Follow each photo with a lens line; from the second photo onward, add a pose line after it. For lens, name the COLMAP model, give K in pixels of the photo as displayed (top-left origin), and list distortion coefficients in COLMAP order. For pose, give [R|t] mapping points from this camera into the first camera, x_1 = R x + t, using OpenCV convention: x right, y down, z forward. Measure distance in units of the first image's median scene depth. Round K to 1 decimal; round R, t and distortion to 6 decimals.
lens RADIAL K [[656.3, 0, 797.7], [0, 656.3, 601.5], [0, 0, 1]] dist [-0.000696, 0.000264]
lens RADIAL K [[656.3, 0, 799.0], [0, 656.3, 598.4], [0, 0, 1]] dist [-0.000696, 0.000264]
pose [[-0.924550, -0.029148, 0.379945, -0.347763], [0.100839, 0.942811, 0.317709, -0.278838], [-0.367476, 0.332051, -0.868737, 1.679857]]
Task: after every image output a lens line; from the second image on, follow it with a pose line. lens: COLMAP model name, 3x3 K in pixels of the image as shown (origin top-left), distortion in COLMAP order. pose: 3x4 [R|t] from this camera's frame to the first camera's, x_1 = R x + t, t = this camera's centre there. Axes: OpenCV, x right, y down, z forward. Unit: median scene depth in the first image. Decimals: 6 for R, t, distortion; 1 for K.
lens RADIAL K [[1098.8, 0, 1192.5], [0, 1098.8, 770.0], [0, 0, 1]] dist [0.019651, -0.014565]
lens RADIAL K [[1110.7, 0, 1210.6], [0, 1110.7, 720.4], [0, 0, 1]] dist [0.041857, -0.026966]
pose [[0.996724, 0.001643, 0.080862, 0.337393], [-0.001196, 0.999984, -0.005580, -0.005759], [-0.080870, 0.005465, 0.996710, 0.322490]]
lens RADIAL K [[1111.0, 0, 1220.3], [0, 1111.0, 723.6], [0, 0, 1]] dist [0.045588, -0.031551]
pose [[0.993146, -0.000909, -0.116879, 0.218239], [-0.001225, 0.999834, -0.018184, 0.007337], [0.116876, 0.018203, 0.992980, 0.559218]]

=====

## WHAT NEEDS TO BE DONE
Copy all of the records above word for word, leaving every line unchanged.

## EXPECTED ANSWER
Follow each photo with a lens line; from the second photo onward, add a pose line after it. For lens, name the COLMAP model, give K in pixels of the photo as displayed (top-left origin), and list distortion coefficients in COLMAP order. For pose, give [R|t] mapping points from this camera into the first camera, x_1 = R x + t, using OpenCV convention: x right, y down, z forward. Measure distance in units of the first image's median scene depth. Round K to 1 decimal; round R, t and distortion to 6 decimals.
lens RADIAL K [[656.3, 0, 797.7], [0, 656.3, 601.5], [0, 0, 1]] dist [-0.000696, 0.000264]
lens RADIAL K [[656.3, 0, 799.0], [0, 656.3, 598.4], [0, 0, 1]] dist [-0.000696, 0.000264]
pose [[-0.924550, -0.029148, 0.379945, -0.347763], [0.100839, 0.942811, 0.317709, -0.278838], [-0.367476, 0.332051, -0.868737, 1.679857]]
Task: after every image output a lens line; from the second image on, follow it with a pose line. lens: COLMAP model name, 3x3 K in pixels of the image as shown (origin top-left), distortion in COLMAP order. pose: 3x4 [R|t] from this camera's frame to the first camera's, x_1 = R x + t, t = this camera's centre there. Axes: OpenCV, x right, y down, z forward. Unit: median scene depth in the first image. Decimals: 6 for R, t, distortion; 1 for K.
lens RADIAL K [[1098.8, 0, 1192.5], [0, 1098.8, 770.0], [0, 0, 1]] dist [0.019651, -0.014565]
lens RADIAL K [[1110.7, 0, 1210.6], [0, 1110.7, 720.4], [0, 0, 1]] dist [0.041857, -0.026966]
pose [[0.996724, 0.001643, 0.080862, 0.337393], [-0.001196, 0.999984, -0.005580, -0.005759], [-0.080870, 0.005465, 0.996710, 0.322490]]
lens RADIAL K [[1111.0, 0, 1220.3], [0, 1111.0, 723.6], [0, 0, 1]] dist [0.045588, -0.031551]
pose [[0.993146, -0.000909, -0.116879, 0.218239], [-0.001225, 0.999834, -0.018184, 0.007337], [0.116876, 0.018203, 0.992980, 0.559218]]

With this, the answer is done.